La rimozione di Moro (non la sua morte nel cuore degli amici, ma la morte del cuore degli amici) iniziò già pochi giorni dopo il sequestro. E’ da allora che continuiamo a ricordarlo. In un tempo in cui, soprattutto in politica, avanzano semplificazione e sgangheratezza, riprendere un discorso di Moro è salire sulle spalle di un gigante. Ricchezza del linguaggio, spessore culturale, ironia, sottigliezza, simmetria, lucidità, sono, tra glia altri, i valori persi anche nel lessico del “Palazzo”.

Tra i non molti che continuano a coltivare la memoria di Aldo Moro, ci siamo modestamente anche noi, che non vogliamo essere i vacui custodi di un simulacro, ma degli amici che lo hanno conosciuto, seguito ed amato, che non si rassegnano e che, soprattutto, non vogliono dare pace a quanti lo hanno rimosso dalla propria coscienza.

La Puglia, Bari e Corato andavano al di là del lungimirante e generoso servizio di un politico alla terra e alla gente da cui traeva il mandato parlamentare. Questi erano i luoghi del ritorno, i luoghi dove ritrovava amicizia e affetti di folle, i luoghi dove riflettere sulle esperienze concluse e da dove ripartire.
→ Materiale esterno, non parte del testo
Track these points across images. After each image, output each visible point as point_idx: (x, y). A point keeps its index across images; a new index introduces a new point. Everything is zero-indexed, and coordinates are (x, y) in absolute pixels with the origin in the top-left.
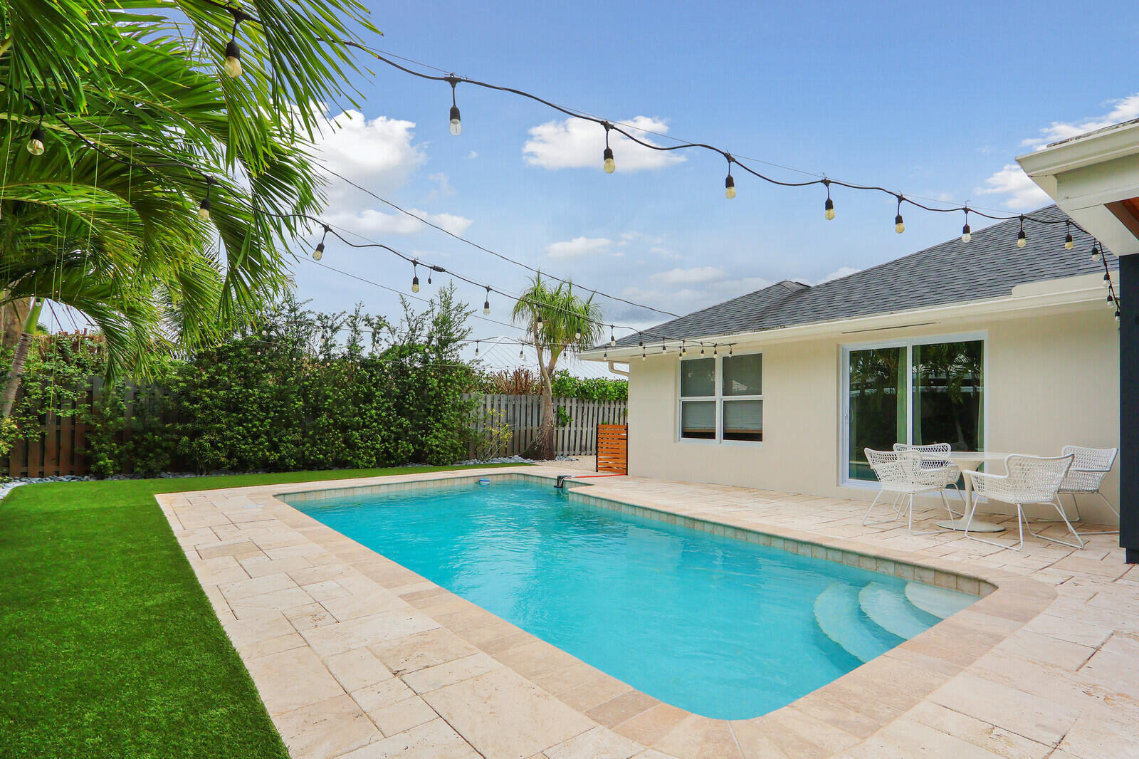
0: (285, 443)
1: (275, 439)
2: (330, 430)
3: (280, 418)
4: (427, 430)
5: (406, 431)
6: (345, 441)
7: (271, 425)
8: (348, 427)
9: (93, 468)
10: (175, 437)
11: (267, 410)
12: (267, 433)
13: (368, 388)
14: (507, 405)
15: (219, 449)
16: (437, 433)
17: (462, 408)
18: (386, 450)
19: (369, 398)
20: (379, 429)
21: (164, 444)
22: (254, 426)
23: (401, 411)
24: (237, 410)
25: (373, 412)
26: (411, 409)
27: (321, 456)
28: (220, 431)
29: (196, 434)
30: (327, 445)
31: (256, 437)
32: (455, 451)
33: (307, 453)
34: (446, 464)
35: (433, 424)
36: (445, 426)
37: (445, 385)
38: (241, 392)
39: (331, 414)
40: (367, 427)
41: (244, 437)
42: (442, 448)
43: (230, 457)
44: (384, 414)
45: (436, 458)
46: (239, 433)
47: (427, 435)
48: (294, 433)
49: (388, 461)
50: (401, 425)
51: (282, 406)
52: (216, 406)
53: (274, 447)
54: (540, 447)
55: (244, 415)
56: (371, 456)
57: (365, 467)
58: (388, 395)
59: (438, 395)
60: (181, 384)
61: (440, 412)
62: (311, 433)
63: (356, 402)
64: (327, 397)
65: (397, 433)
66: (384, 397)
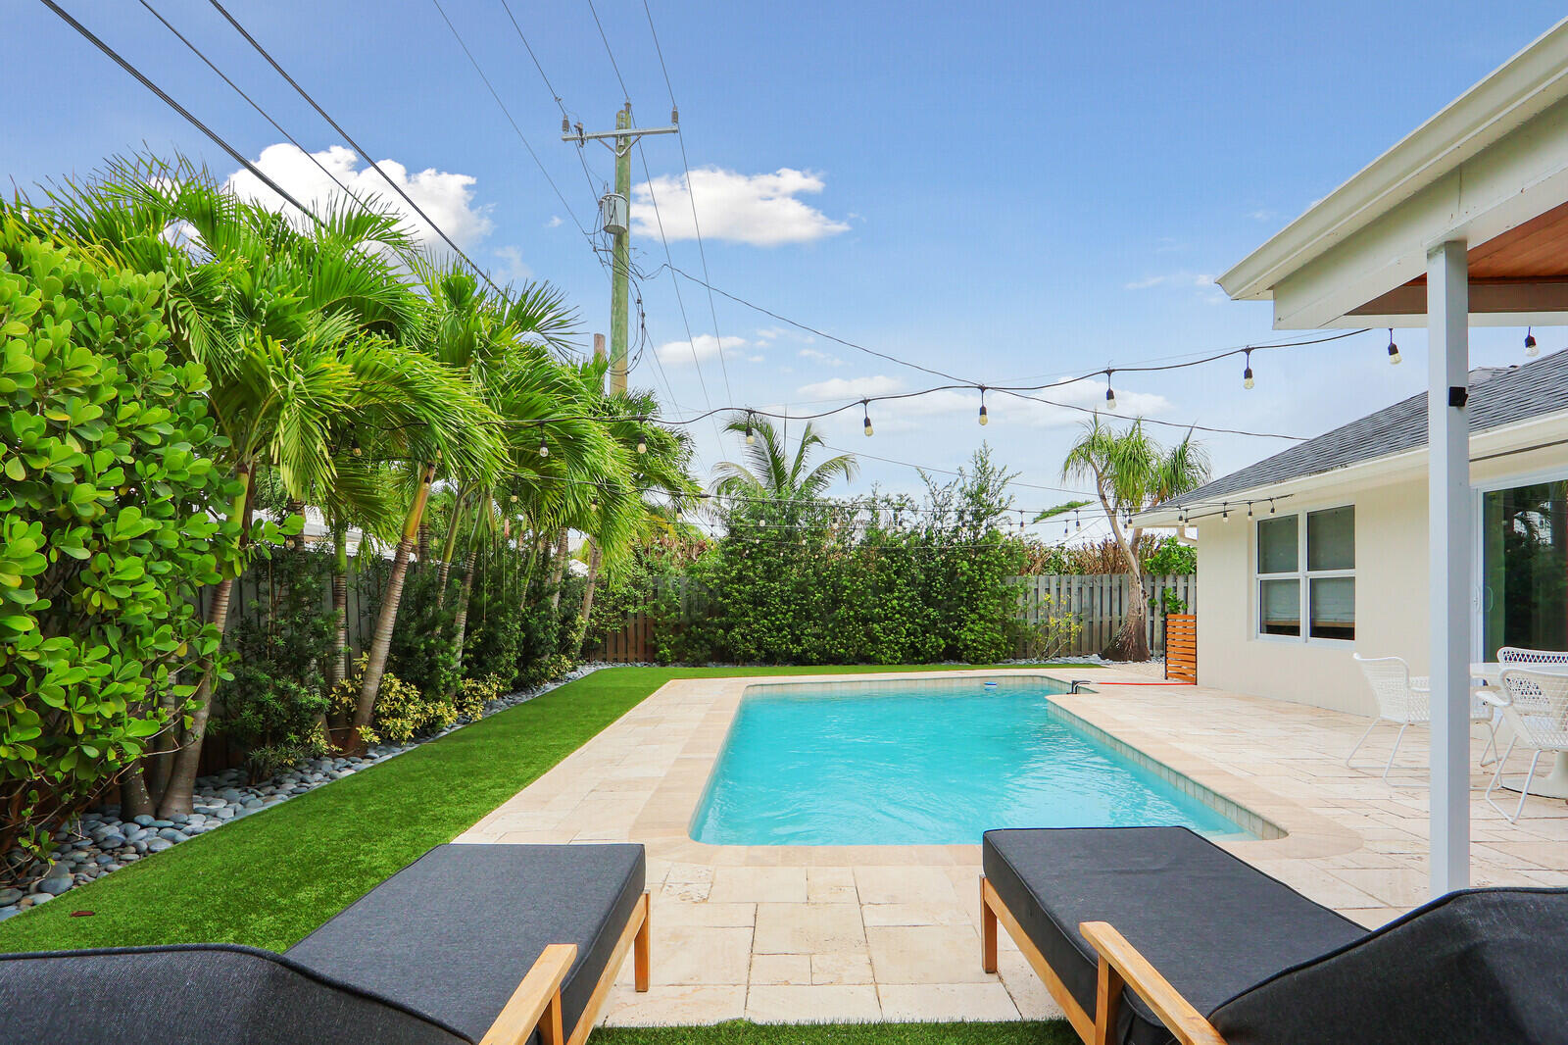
0: (807, 636)
1: (797, 632)
2: (850, 623)
3: (801, 611)
4: (961, 623)
5: (934, 622)
6: (867, 635)
7: (794, 618)
8: (869, 620)
9: (657, 656)
10: (713, 629)
11: (788, 603)
12: (790, 626)
13: (888, 576)
14: (1080, 589)
15: (747, 641)
16: (972, 626)
17: (1004, 595)
18: (912, 644)
19: (890, 587)
20: (903, 621)
21: (706, 637)
22: (777, 619)
23: (928, 600)
24: (763, 604)
25: (895, 602)
26: (940, 597)
27: (842, 650)
28: (749, 624)
29: (729, 627)
30: (848, 639)
31: (780, 630)
32: (998, 646)
33: (828, 647)
34: (986, 663)
35: (967, 615)
36: (982, 617)
37: (980, 569)
38: (764, 586)
39: (851, 606)
40: (890, 619)
41: (770, 630)
42: (982, 644)
43: (758, 649)
44: (907, 604)
45: (973, 655)
46: (764, 626)
47: (962, 628)
48: (815, 626)
49: (915, 656)
50: (928, 616)
51: (802, 598)
52: (744, 601)
53: (797, 641)
54: (1123, 645)
55: (768, 608)
56: (895, 651)
57: (890, 664)
58: (912, 582)
59: (970, 580)
60: (716, 581)
61: (976, 600)
62: (830, 626)
63: (876, 592)
64: (846, 587)
65: (924, 626)
66: (907, 585)
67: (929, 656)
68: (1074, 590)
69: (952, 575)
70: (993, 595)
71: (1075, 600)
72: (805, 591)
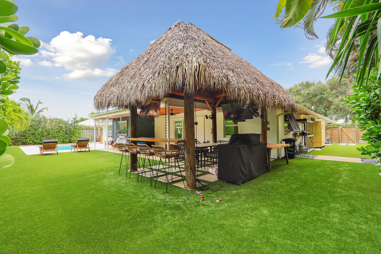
1: (41, 139)
3: (42, 136)
4: (72, 137)
7: (40, 137)
8: (55, 137)
11: (39, 134)
13: (59, 130)
17: (79, 133)
18: (63, 141)
19: (59, 132)
23: (66, 134)
24: (34, 135)
25: (60, 134)
26: (68, 133)
28: (31, 138)
31: (37, 139)
36: (75, 136)
37: (75, 129)
38: (34, 132)
39: (52, 135)
40: (59, 137)
41: (35, 139)
42: (75, 140)
43: (33, 142)
44: (62, 135)
45: (74, 142)
50: (66, 136)
52: (30, 134)
53: (41, 141)
54: (97, 140)
56: (60, 142)
59: (73, 131)
60: (24, 131)
63: (57, 132)
64: (51, 132)
65: (65, 138)
66: (62, 132)
67: (66, 142)
68: (91, 132)
69: (70, 130)
70: (77, 133)
71: (91, 134)
72: (43, 133)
Il suo tornare aveva sempre il senso umano e politico insieme, di un rituffarsi nella familiarità di valori, sentimenti e radici culturali e psicologiche, quasi a voler sottoporre a verifica di autenticità quanto di volta in volta egli andava elaborando di analisi e disegni di linee strategiche.

Il Moro che abbiamo avuto la fortuna di conoscere e che ha segnato il nostro modo di vivere l’esperienza politica è il Moro del coraggio e della lucidità. La sua lezione etica e storica insieme è ben sintetizzata nelle parole-chiave di “strategia dell’attenzione”, “convergenze parallele” intese non riduttivamente in funzione di un atteggiamento tattico verso il P.C.I., bensì come capacità di dominare con l’intelligenza gli eventi della storia umana, al di là di pregiudizi di tipo ideologico o moralistico. “Più le masse popolari – egli diceva – avranno il senso dello Stato attraverso il proprio inserimento, più la democrazia sarà forte e le tentazioni autoritarie saranno eluse”.
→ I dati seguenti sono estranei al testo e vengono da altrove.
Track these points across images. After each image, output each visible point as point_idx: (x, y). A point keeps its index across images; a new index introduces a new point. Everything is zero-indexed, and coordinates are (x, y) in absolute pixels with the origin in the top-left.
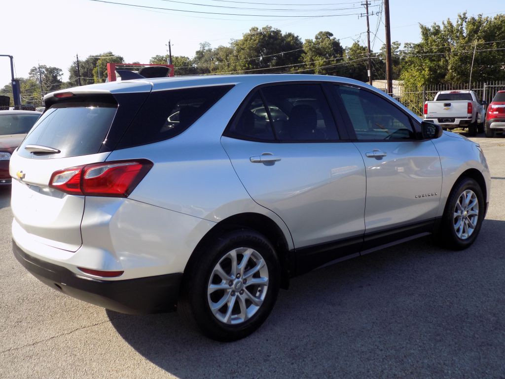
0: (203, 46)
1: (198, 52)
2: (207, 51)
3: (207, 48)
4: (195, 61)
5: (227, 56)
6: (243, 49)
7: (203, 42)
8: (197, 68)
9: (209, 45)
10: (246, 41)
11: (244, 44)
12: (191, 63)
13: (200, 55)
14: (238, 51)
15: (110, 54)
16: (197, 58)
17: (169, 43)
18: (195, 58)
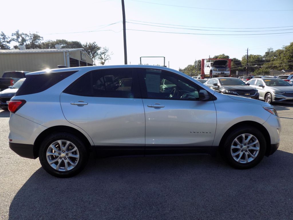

Questa visione rimase sempre la via maestra del suo impegno e, forse, proprio per essa pagò con la propria vita. Ma era proprio per questa visione che il popolo e noi giovani lo capivamo e lo amavamo. Ed è per questo che non lo abbiamo mai dimenticato e, a 32 anni dalla sua morte, lo ritroviamo più che mai presente nel nostro ricordo, nel nostro animo e nella nostra azione culturale, sociale e politica, ma, soprattutto, nella nostra comune consapevolezza che la democrazia non è mai stata un atto dovuto, ma un traguardo raggiungibile solo dopo una lunga fatica.
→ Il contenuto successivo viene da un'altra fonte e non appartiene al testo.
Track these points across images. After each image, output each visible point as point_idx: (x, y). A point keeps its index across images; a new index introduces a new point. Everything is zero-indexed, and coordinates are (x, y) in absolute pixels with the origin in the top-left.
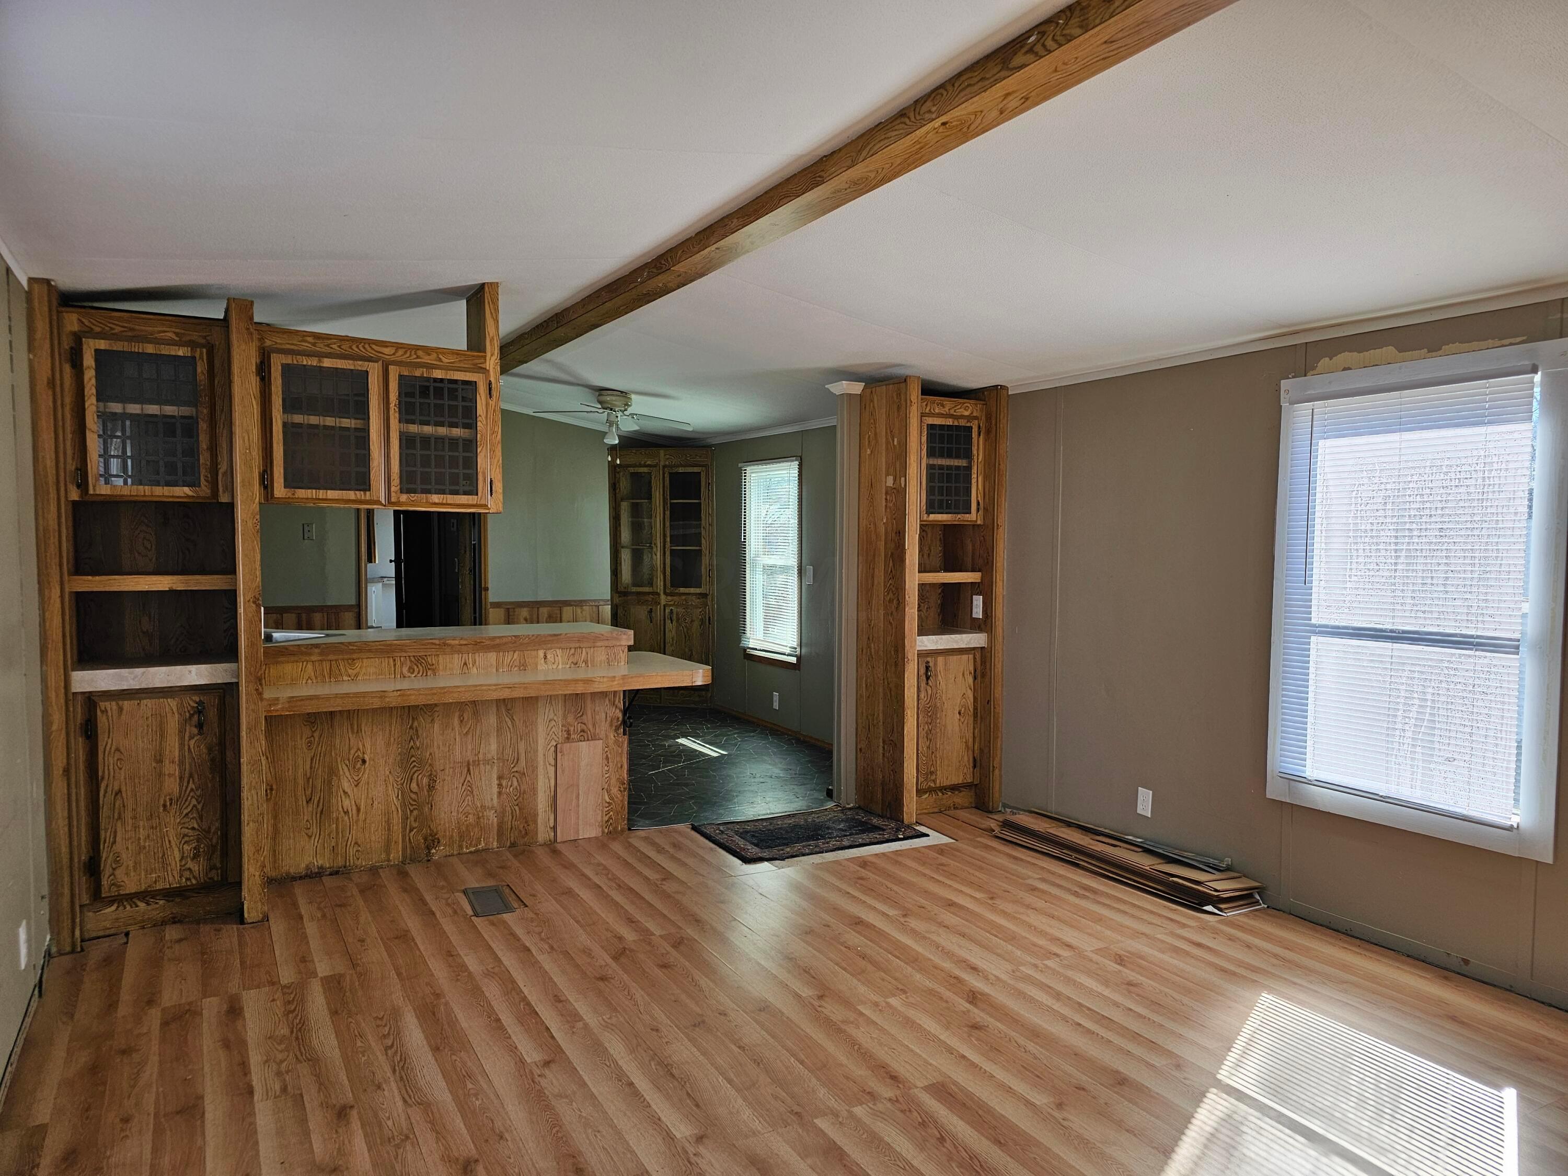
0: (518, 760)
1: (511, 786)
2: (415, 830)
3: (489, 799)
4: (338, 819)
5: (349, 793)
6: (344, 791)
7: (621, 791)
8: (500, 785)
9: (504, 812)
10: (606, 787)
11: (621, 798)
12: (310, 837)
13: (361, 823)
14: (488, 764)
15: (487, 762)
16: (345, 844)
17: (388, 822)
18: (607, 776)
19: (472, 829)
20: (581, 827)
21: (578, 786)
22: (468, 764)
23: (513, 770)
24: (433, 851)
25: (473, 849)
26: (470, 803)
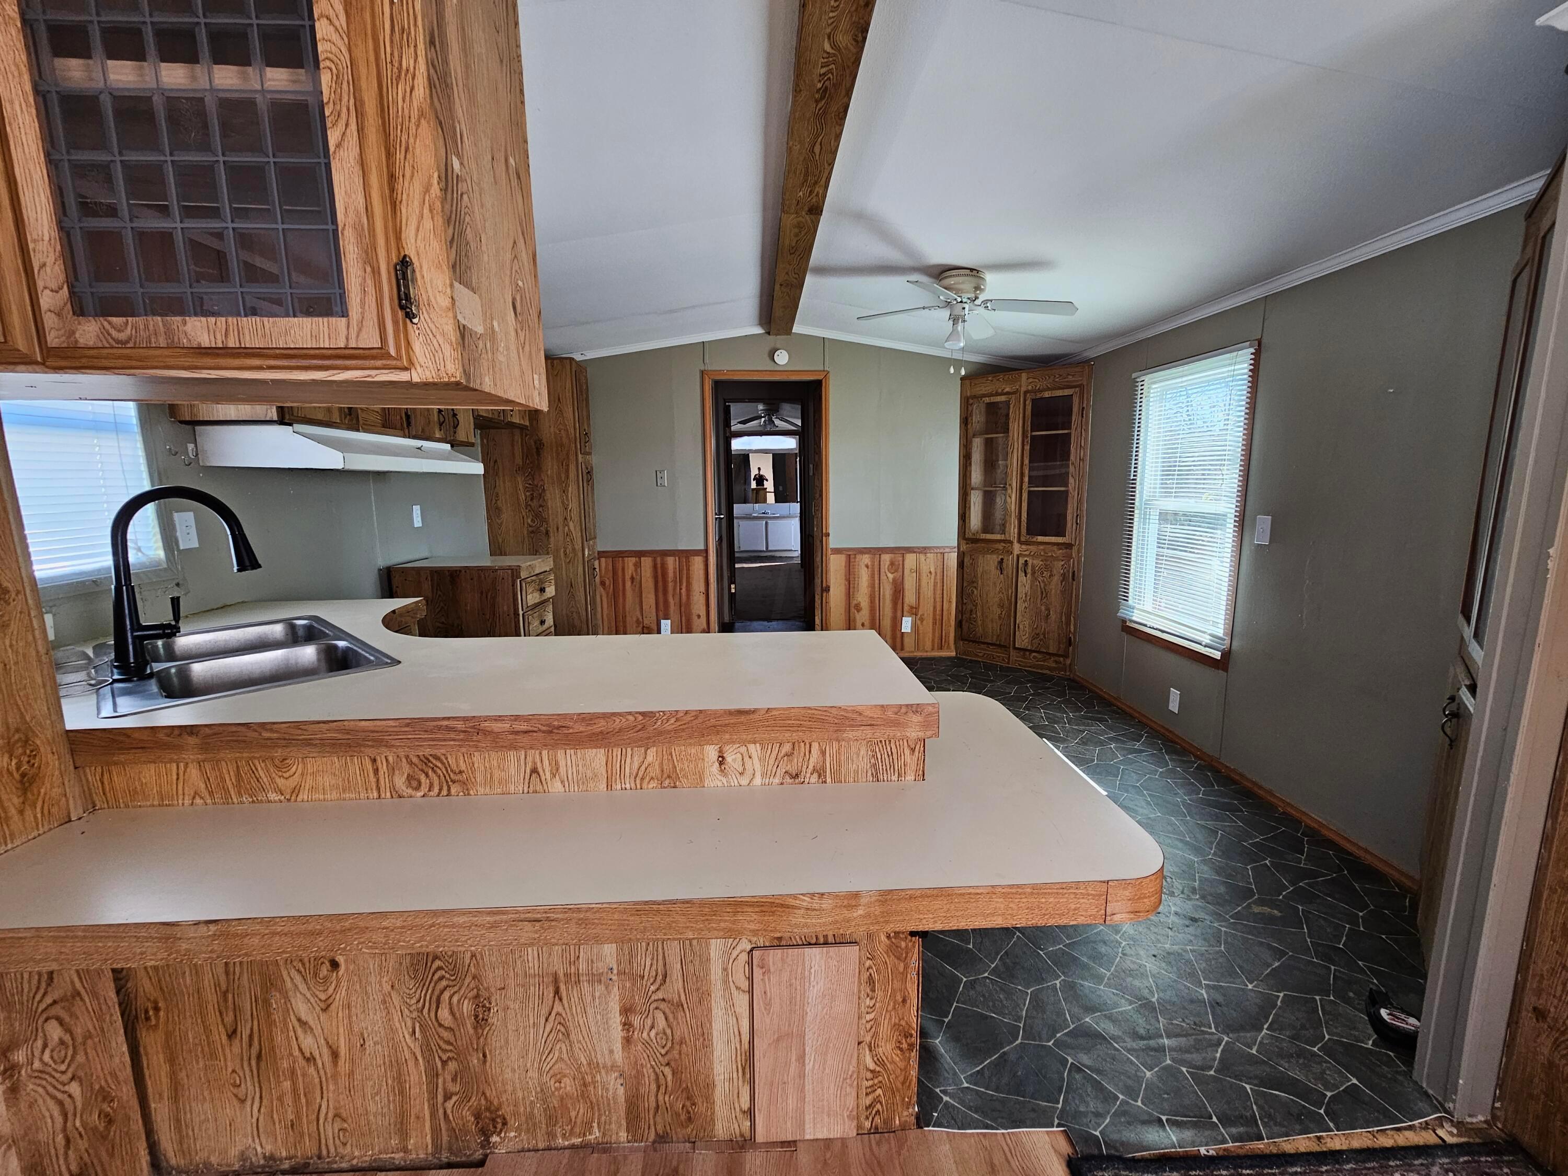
0: (665, 976)
1: (652, 1027)
2: (454, 1098)
3: (606, 1052)
4: (293, 1072)
5: (311, 1023)
6: (299, 1020)
7: (901, 1050)
8: (627, 1025)
9: (639, 1075)
10: (868, 1039)
11: (901, 1065)
12: (242, 1101)
13: (343, 1081)
14: (600, 981)
15: (596, 978)
16: (314, 1117)
17: (400, 1079)
18: (869, 1017)
19: (573, 1104)
20: (808, 1118)
21: (802, 1036)
22: (556, 981)
23: (654, 997)
24: (495, 1139)
25: (577, 1141)
26: (565, 1056)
Occorre oggi, più che mai, mantenere vivo il ricordo di Aldo Moro, di Peppino Impastato e di tutte le vittime del terrorismo, non soltanto per evitare il riprodursi di fenomeni terroristici e riaffermare il principio di legalità come criterio cardine dell’azione politica, ma anche per favorire l’affermarsi di un’alta concezione dell’impegno pubblico, il quale non parte da disegni personali di potere, ma da un’elevata coscienza storica della funzione del ruolo di chi è chiamato a perseguire l’interesse generale.

E’oggi responsabilità delle istituzioni ricordare e raccontare ai giovani la figura di tutti coloro che hanno dato la vita per la salvaguardia dei valori democratici. L’insegnamento di Aldo Moro resta sempre attuale: ieri - come oggi - è necessario dare vita ad un “nuovo senso del dovere” affinché il sistema politico approdi verso una democrazie reale e compiuta.

Il nostro auspicio è che il ricordo dei Martiri di Via Fani e di via Castani alimenti sempre più e meglio il confronto costruttivo, non pregiudiziale e ideologico, tra maggioranza e opposizione, a tutti i livelli istituzionali non dimenticando mai che “è la società italiana che sceglie da sé il suo cammino, ed il governo la guida e l’asseconda”. (Aldo Moro).